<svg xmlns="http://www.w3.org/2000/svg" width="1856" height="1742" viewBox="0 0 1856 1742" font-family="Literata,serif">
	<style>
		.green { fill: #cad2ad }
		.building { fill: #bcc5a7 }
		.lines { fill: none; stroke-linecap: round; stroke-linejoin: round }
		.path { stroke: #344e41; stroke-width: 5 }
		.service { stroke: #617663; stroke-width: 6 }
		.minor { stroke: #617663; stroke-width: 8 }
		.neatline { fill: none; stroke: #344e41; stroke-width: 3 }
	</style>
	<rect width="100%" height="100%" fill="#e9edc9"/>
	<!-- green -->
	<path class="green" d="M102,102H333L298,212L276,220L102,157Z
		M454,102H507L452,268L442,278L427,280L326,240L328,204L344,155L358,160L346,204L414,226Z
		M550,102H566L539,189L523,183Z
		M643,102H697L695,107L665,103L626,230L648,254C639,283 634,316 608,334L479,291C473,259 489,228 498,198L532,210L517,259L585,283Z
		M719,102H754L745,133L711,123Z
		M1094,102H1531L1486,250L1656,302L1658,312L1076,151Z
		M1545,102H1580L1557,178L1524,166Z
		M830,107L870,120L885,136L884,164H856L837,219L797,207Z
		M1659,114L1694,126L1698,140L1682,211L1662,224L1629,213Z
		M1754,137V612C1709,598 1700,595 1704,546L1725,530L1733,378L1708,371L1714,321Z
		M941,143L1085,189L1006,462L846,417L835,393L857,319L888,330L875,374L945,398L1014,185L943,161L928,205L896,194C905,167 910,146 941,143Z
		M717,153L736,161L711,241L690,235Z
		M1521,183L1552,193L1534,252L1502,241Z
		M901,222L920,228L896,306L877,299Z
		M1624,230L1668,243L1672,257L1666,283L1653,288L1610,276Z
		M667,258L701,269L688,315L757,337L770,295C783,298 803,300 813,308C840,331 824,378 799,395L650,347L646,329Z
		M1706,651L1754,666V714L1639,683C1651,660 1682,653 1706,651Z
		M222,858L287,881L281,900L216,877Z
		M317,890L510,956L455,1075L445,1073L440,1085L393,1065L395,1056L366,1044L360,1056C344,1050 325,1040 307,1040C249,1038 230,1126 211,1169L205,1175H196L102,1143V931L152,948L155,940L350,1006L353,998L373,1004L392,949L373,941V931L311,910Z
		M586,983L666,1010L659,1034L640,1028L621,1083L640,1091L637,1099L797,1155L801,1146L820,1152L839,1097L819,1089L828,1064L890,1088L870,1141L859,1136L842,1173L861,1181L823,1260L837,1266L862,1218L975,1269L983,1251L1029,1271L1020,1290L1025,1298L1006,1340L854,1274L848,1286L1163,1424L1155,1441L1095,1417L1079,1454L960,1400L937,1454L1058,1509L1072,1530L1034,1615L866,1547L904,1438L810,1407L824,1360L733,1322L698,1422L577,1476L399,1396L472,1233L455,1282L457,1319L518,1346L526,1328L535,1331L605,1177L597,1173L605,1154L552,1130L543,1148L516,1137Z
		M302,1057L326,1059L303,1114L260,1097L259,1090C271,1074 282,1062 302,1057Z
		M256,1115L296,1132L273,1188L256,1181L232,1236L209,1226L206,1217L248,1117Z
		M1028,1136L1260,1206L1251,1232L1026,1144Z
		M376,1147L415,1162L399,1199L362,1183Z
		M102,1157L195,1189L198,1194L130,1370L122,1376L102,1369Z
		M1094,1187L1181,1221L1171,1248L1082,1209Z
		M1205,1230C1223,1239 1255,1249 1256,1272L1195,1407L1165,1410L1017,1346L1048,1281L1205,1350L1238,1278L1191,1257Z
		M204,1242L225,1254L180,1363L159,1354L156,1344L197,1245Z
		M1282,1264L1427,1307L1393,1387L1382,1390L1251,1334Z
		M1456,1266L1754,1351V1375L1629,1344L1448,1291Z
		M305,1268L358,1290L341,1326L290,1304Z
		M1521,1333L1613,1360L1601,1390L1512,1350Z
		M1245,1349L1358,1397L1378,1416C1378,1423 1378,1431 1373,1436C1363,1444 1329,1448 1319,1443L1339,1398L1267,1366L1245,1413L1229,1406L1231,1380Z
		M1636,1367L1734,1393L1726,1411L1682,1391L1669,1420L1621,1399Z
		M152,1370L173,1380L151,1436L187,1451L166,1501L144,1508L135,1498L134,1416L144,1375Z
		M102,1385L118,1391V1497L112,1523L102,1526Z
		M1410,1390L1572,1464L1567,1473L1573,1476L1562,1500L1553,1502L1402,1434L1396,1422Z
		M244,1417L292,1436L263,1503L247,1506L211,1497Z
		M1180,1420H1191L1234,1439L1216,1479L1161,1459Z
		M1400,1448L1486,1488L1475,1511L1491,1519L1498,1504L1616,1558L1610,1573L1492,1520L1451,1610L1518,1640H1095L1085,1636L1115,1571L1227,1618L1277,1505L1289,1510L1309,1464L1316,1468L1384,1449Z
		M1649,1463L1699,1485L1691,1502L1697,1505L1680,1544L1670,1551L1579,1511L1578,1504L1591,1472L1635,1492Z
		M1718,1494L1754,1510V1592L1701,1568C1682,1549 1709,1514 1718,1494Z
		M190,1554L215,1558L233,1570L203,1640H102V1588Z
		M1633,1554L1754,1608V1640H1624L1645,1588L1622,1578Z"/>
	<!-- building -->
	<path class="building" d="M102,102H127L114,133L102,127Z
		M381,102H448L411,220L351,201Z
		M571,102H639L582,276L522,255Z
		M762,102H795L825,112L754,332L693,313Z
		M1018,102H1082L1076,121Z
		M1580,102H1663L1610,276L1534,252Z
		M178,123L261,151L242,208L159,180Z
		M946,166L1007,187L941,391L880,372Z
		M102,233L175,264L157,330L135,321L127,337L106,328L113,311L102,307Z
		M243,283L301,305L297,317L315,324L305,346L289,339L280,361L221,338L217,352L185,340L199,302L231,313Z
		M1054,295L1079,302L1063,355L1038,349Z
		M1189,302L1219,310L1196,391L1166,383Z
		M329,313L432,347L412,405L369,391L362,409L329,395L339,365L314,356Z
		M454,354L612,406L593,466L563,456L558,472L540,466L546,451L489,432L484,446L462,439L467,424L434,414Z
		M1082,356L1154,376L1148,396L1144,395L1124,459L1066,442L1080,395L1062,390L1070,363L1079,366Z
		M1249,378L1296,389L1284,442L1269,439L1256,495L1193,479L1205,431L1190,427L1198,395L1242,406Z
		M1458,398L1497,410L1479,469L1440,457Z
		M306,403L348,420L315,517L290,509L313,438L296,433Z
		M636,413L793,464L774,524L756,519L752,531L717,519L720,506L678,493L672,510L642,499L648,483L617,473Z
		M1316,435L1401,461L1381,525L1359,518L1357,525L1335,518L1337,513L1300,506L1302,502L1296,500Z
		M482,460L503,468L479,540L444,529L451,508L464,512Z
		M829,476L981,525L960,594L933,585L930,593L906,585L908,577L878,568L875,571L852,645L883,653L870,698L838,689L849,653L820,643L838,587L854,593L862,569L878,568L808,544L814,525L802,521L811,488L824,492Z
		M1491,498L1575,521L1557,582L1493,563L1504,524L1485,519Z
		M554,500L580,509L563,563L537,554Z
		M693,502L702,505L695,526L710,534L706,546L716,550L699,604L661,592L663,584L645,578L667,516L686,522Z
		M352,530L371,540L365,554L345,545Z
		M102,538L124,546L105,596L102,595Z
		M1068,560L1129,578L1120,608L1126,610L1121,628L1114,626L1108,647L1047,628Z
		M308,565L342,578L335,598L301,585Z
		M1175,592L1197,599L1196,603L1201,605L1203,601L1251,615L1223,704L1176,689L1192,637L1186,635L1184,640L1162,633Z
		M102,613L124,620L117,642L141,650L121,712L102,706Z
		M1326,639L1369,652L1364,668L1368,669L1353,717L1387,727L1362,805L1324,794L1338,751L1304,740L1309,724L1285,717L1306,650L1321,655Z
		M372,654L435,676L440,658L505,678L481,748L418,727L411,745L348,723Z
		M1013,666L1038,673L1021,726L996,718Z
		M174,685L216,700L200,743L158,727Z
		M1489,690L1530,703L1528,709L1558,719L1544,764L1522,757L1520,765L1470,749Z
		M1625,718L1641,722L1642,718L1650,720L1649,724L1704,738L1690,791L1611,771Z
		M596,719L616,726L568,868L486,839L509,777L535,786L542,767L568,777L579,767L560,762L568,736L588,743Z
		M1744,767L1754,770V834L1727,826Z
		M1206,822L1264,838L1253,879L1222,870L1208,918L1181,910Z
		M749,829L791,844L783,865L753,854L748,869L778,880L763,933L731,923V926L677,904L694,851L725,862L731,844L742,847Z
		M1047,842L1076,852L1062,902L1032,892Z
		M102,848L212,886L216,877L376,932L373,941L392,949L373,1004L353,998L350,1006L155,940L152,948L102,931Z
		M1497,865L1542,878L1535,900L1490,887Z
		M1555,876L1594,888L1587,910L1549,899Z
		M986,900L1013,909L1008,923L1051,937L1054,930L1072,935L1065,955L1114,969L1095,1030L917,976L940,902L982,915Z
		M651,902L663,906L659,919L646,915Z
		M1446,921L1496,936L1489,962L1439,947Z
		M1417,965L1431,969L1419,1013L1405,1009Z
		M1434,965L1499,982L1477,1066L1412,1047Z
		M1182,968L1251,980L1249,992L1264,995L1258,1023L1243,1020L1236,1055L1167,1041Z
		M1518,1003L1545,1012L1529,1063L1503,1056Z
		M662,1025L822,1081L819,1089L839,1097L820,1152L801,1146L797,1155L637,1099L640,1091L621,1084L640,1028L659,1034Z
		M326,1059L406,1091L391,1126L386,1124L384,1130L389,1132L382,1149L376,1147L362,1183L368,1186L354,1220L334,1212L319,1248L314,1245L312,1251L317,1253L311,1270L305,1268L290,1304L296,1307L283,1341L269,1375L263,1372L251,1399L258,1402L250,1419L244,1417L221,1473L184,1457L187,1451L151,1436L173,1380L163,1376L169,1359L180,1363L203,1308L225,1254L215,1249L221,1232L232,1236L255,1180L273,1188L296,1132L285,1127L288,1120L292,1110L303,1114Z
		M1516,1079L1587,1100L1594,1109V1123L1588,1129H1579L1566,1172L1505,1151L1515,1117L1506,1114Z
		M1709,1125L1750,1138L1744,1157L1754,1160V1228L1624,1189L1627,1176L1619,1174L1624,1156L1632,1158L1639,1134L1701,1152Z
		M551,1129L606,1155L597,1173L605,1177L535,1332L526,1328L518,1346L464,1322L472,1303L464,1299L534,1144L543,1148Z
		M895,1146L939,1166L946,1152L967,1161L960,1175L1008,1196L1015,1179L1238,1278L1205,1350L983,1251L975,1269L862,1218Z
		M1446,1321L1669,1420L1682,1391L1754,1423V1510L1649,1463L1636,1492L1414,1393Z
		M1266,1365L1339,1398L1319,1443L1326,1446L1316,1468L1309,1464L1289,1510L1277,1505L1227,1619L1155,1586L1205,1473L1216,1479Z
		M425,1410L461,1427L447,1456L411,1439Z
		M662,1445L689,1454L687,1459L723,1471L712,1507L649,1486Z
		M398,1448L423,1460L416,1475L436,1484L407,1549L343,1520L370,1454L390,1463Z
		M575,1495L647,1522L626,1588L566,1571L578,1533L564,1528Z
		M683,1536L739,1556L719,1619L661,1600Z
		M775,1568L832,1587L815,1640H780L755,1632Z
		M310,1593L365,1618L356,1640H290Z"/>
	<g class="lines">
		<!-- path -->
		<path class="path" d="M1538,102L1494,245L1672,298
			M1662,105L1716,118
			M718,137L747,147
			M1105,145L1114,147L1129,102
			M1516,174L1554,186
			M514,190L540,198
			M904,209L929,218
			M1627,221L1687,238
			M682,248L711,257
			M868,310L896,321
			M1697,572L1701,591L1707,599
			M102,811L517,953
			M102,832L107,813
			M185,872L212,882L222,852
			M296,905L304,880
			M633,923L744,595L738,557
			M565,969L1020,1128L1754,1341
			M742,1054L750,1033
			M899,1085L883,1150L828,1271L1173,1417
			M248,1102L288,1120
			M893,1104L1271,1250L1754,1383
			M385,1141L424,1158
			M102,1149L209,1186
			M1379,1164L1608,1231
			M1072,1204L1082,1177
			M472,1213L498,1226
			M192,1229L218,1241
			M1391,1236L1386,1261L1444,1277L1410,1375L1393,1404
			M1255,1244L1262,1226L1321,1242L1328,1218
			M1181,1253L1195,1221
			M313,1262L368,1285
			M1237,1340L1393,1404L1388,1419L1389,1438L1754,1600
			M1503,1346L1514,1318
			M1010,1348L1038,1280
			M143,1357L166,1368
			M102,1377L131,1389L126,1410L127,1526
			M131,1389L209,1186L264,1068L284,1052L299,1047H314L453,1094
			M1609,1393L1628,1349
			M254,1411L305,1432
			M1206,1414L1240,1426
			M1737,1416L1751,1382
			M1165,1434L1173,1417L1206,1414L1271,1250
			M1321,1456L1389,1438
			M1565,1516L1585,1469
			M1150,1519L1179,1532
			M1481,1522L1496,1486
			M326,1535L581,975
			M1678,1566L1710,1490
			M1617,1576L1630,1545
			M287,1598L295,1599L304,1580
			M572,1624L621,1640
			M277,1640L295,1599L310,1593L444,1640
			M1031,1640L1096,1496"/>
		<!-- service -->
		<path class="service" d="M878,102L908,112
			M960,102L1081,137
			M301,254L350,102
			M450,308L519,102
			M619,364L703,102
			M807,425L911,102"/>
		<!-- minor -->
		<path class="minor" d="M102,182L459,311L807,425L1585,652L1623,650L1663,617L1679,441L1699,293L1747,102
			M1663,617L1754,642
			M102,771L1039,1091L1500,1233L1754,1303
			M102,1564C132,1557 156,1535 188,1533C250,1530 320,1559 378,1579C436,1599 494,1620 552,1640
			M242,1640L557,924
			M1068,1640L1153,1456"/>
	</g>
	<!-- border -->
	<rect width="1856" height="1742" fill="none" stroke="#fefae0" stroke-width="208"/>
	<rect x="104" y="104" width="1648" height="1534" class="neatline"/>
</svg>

_ _ _ _

The answer is the run of lines above from the line containing "M868,310L896,321" through the line containing "M248,1102L288,1120", copied exactly and alone.

			M868,310L896,321
			M1697,572L1701,591L1707,599
			M102,811L517,953
			M102,832L107,813
			M185,872L212,882L222,852
			M296,905L304,880
			M633,923L744,595L738,557
			M565,969L1020,1128L1754,1341
			M742,1054L750,1033
			M899,1085L883,1150L828,1271L1173,1417
			M248,1102L288,1120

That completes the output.